### Problem to work on
Copy out every line of the records below word for word, keeping each line's original spelling, punctuation, and line breaks.

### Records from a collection
● ● ● ●

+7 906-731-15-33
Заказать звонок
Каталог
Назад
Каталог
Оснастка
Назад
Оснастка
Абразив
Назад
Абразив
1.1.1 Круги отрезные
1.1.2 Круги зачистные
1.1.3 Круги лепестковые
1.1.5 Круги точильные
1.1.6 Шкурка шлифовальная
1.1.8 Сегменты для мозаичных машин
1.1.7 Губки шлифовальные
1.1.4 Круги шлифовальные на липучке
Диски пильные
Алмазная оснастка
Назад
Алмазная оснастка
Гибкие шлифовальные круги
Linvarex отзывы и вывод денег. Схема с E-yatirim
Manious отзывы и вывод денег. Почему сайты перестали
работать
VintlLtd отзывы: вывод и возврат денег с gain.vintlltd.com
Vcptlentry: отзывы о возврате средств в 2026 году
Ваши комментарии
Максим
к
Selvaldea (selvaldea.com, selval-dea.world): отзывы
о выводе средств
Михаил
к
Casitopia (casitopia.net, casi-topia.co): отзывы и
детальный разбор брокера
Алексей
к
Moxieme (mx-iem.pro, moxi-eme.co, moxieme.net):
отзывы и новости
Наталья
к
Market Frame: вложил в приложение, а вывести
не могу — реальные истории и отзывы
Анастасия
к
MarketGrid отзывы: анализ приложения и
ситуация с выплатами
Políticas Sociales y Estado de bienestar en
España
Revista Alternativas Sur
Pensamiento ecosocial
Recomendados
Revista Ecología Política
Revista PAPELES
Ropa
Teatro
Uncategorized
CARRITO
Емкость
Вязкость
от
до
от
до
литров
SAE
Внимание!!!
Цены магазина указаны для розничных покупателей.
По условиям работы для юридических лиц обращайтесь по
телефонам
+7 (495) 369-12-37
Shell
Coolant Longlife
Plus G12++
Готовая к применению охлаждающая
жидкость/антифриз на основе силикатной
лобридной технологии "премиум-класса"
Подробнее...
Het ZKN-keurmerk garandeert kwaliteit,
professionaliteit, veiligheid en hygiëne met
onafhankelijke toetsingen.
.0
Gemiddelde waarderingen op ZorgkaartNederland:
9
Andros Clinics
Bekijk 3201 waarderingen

● ● ● ●

### Solution for this task
+7 906-731-15-33
Заказать звонок
Каталог
Назад
Каталог
Оснастка
Назад
Оснастка
Абразив
Назад
Абразив
1.1.1 Круги отрезные
1.1.2 Круги зачистные
1.1.3 Круги лепестковые
1.1.5 Круги точильные
1.1.6 Шкурка шлифовальная
1.1.8 Сегменты для мозаичных машин
1.1.7 Губки шлифовальные
1.1.4 Круги шлифовальные на липучке
Диски пильные
Алмазная оснастка
Назад
Алмазная оснастка
Гибкие шлифовальные круги
Linvarex отзывы и вывод денег. Схема с E-yatirim
Manious отзывы и вывод денег. Почему сайты перестали
работать
VintlLtd отзывы: вывод и возврат денег с gain.vintlltd.com
Vcptlentry: отзывы о возврате средств в 2026 году
Ваши комментарии
Максим
к
Selvaldea (selvaldea.com, selval-dea.world): отзывы
о выводе средств
Михаил
к
Casitopia (casitopia.net, casi-topia.co): отзывы и
детальный разбор брокера
Алексей
к
Moxieme (mx-iem.pro, moxi-eme.co, moxieme.net):
отзывы и новости
Наталья
к
Market Frame: вложил в приложение, а вывести
не могу — реальные истории и отзывы
Анастасия
к
MarketGrid отзывы: анализ приложения и
ситуация с выплатами
Políticas Sociales y Estado de bienestar en
España
Revista Alternativas Sur
Pensamiento ecosocial
Recomendados
Revista Ecología Política
Revista PAPELES
Ropa
Teatro
Uncategorized
CARRITO
Емкость
Вязкость
от
до
от
до
литров
SAE
Внимание!!!
Цены магазина указаны для розничных покупателей.
По условиям работы для юридических лиц обращайтесь по
телефонам
+7 (495) 369-12-37
Shell
Coolant Longlife
Plus G12++
Готовая к применению охлаждающая
жидкость/антифриз на основе силикатной
лобридной технологии "премиум-класса"
Подробнее...
Het ZKN-keurmerk garandeert kwaliteit,
professionaliteit, veiligheid en hygiëne met
onafhankelijke toetsingen.
.0
Gemiddelde waarderingen op ZorgkaartNederland:
9
Andros Clinics
Bekijk 3201 waarderingen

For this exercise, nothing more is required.